Barter MJ, Tselepi M, Gómez R, Woods S, Hui W, Smith GR, Shanley DP, Clark IM, Young DA.
Source: Stem Cells
Publication Date: (2015)
Issue: 33(1): 3266-3280
Research Area:
Stem Cells
Basic Research
Cells used in publication:
Mesenchymal stem cell (MSC), human
Species: human
Tissue Origin: bone marrow
Mononuclear, bone marrow, human
Species: human
Tissue Origin: bone marrow
microRNAs (miRNAs) are abundantly expressed in development where they are critical determinants of cell differentiation and phenotype. Accordingly miRNAs are essential for normal skeletal development and chondrogenesis in particular. However, the question of which miRNAs are specific to the chondrocyte phenotype has not been fully addressed.
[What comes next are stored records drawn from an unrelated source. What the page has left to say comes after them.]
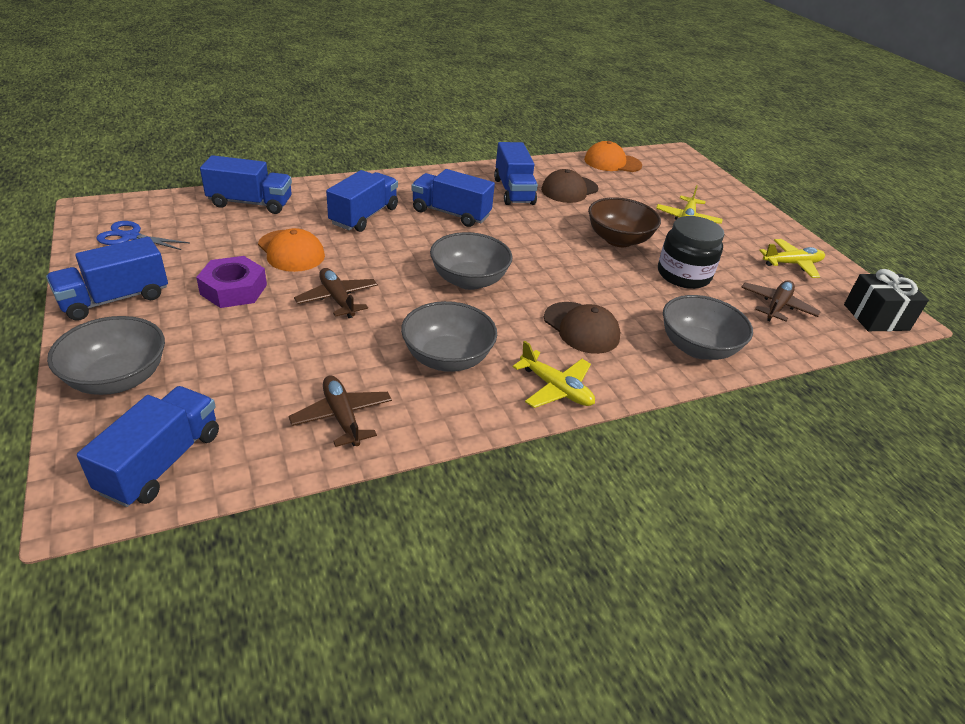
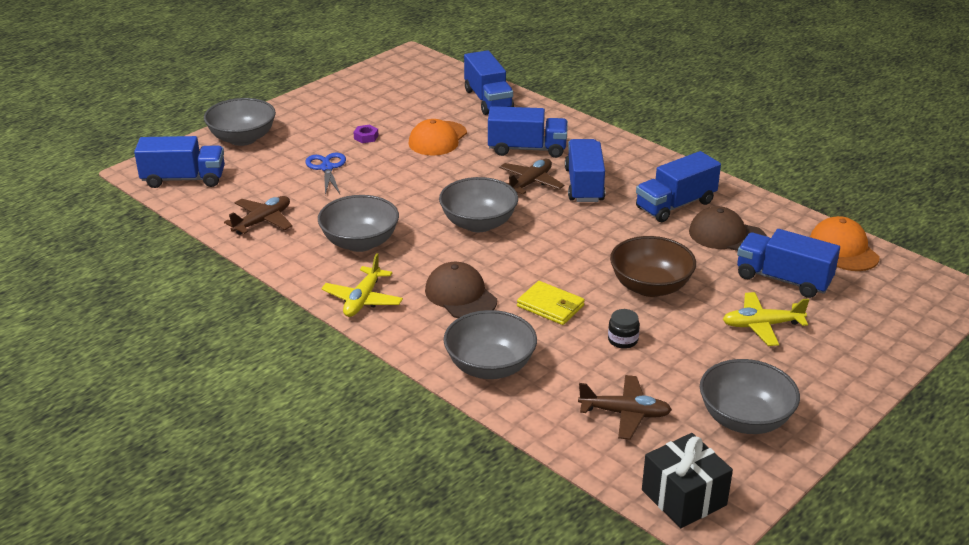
camera: 70 degrees right, 5 degrees down
blue truck [46,237,168,321] -> blue truck moved to [737,229,840,298]
blue scissors [96,221,190,250] -> blue scissors moved to [306,153,346,195]
purple nut [196,256,267,308] -> purple nut [353,125,379,143], size x0.48
brown plane [294,268,378,318] -> brown plane moved to [499,159,564,195]
brown cap [544,302,620,354] -> brown cap turned 120 degrees clockwise [425,262,497,318]
black jar [658,216,725,289] -> black jar [608,309,640,349], size x0.47
yellow plane [759,239,825,278] -> grey bowl [700,359,800,434]
none -> yellow wallet [517,281,585,325]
Using microarray analysis of miRNA expression during mesenchymal stem cell chondrogenic differentiation and detailed examination of the role of essential differentiation factors, such as SOX9, TGF-ß, and the cell condensation phase, we characterize the repertoire of specific miRNAs involved in chondrocyte development, highlighting in particular miR-140 and miR-455. Further with the use of mRNA microarray data we integrate miRNA expression and mRNA expression during chondrogenesis to underline the particular importance of miR-140, especially the -5p strand. We provide a detailed identification and validation of direct targets of miR-140-5p in both chondrogenesis and adult chondrocytes with the use of microarray and 3'UTR analysis. This emphasizes the diverse array of targets and pathways regulated by miR-140-5p. We are also able to confirm previous experimentally identified targets but, additionally, identify a novel positive regulation of the Wnt signaling pathway by miR-140-5p. Wnt signaling has a complex role in chondrogenesis and skeletal development and these findings illustrate a previously unidentified role for miR-140-5p in regulation of Wnt signaling in these processes. Together these developments further highlight the role of miRNAs during chondrogenesis to improve our understanding of chondrocyte development and guide cartilage tissue engineering. Stem Cells 2015;33:3266-3280.